К чести Анны, должен заметить, что она никогда не просила меня заняться более понятными обывателю проектами. К этому я вынудил себя сам. Вернее, я чувствовал давление со стороны ее родителей и воспринял это как необходимость. В тот момент Анна еще готовилась к экзаменам, необходимым для разрешения на практику в Европе. Весь наш доход составляли продажи моих картин на коллективных выставках и смехотворная почасовая ставка за мелкую переводческую работу в конторе месье де Бурижо. Конечно, в ближайшем будущем мы должны были начать зарабатывать больше – точнее, зарабатывать из нас двоих собиралась Анна, однако в первые месяцы во Франции нас фактически содержали ее родители. Они даже внесли первый взнос за наш дом.
Сам я происходил из английской глубинки, семья моя всегда имела довольно скромный достаток, и сидеть на шее у тестя с тещей мне было, мягко говоря, не по нраву. Мы с Анной видели себя этакими братьями по оружию, образованными, спокойными и бесстрашными. Мы хотели делать все по-своему. Мы прежде обходились без чьей-либо помощи и не видели причин вдруг начать принимать ее.
Все изменилось, когда мы начали смотреть жилье, стоимость которого была нам в тот момент по карману – неуютные однокомнатные квартирки на последних этажах безликих домов в районах, в которых страшно ходить в одиночку по темноте, а ведь Анна была уже на седьмом месяце беременности. В таком месте мне даже негде было бы хранить свои рабочие принадлежности, не говоря о том, чтобы творить. У Анны начались кошмары, в которых она видела себя не только фигурально прикованной к ребенку, но и буквально – к стенам квартиры, обреченная навсегда стать неработающей мамашей.
И как-то в субботу после обеда в гостях у мадам и месье де Бурижо нам предложили поехать взглянуть на небольшой таунхаус в четырнадцатом округе Парижа – три этажа, ухоженный пятачок земли под сад и незаконченное рабочее пространство на втором этаже, которое вполне могло подойти под студию. Я вошел в эту просторную, залитую светом комнату и внезапно пожелал, чтобы Анна умерила гордыню, перестала отказываться от своей голубой крови и как блудная дочь вернулась под родительское крылышко.
И Анна сдалась.
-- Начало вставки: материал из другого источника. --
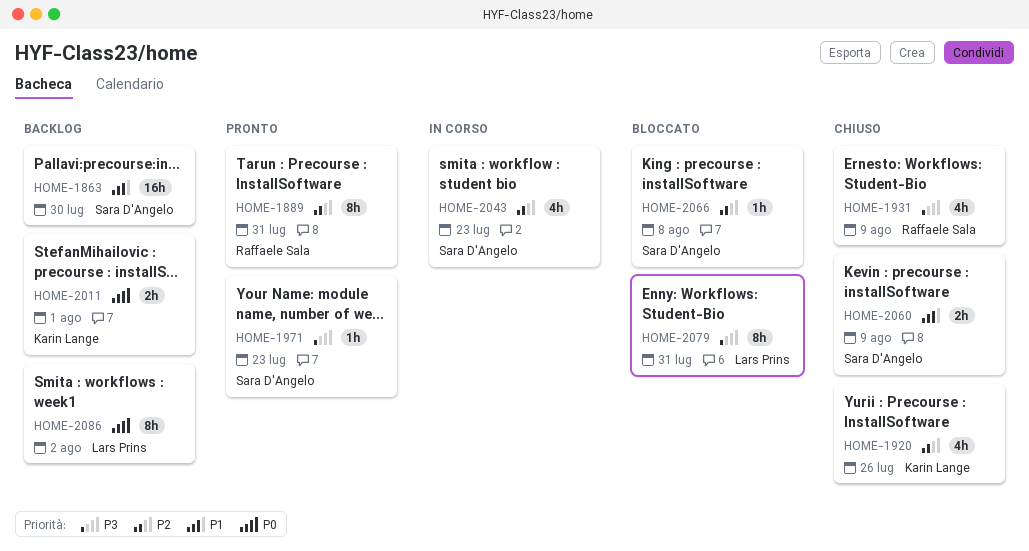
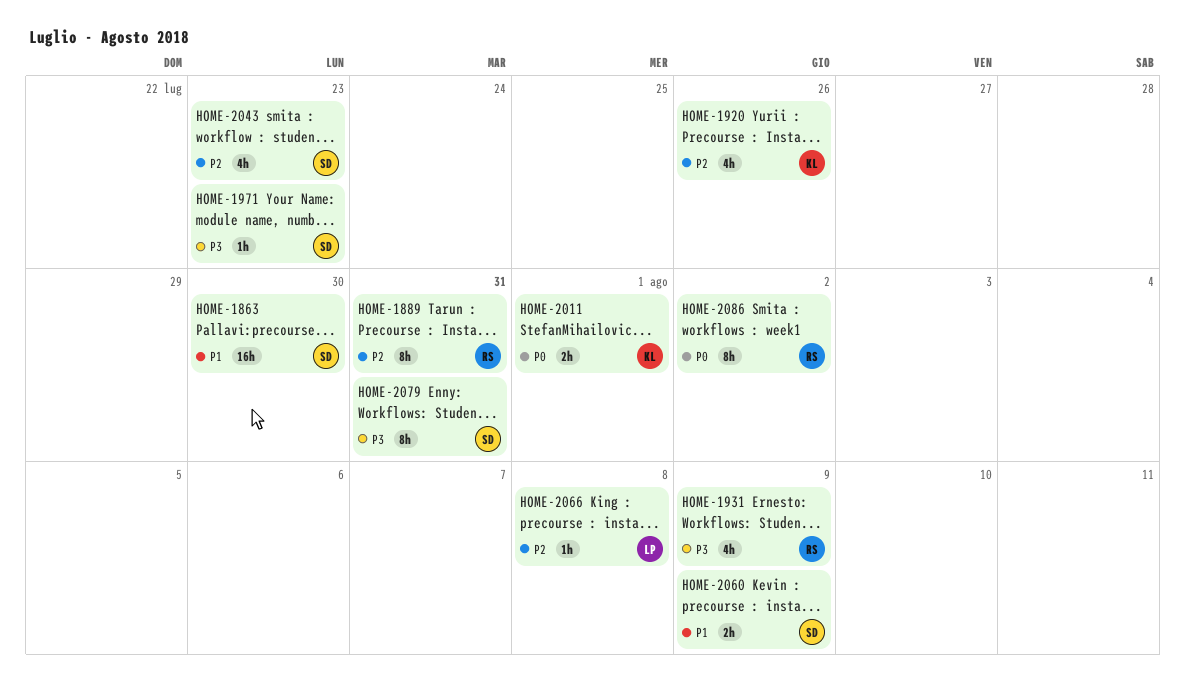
HOME-2066, owner: Sara D'Angelo -> Lars Prins
HOME-2079, owner: Lars Prins -> Sara D'Angelo
HOME-2086, owner: Lars Prins -> Raffaele Sala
Мы оба сдались. Приняли деньги от де Бурижо и начали новую жизнь. Анна в принципе была более прагматична, чем я, поэтому не испытывала никаких угрызений совести по этому поводу. Она отплатила родителям за щедрость – приложила все усилия, чтобы стать самой лучшей матерью, дочерью и адвокатом. Меня же эта подачка повергла в глубочайший стыд, который рос и рос внутри, заставляя чувствовать себя ущербным во всех отношениях.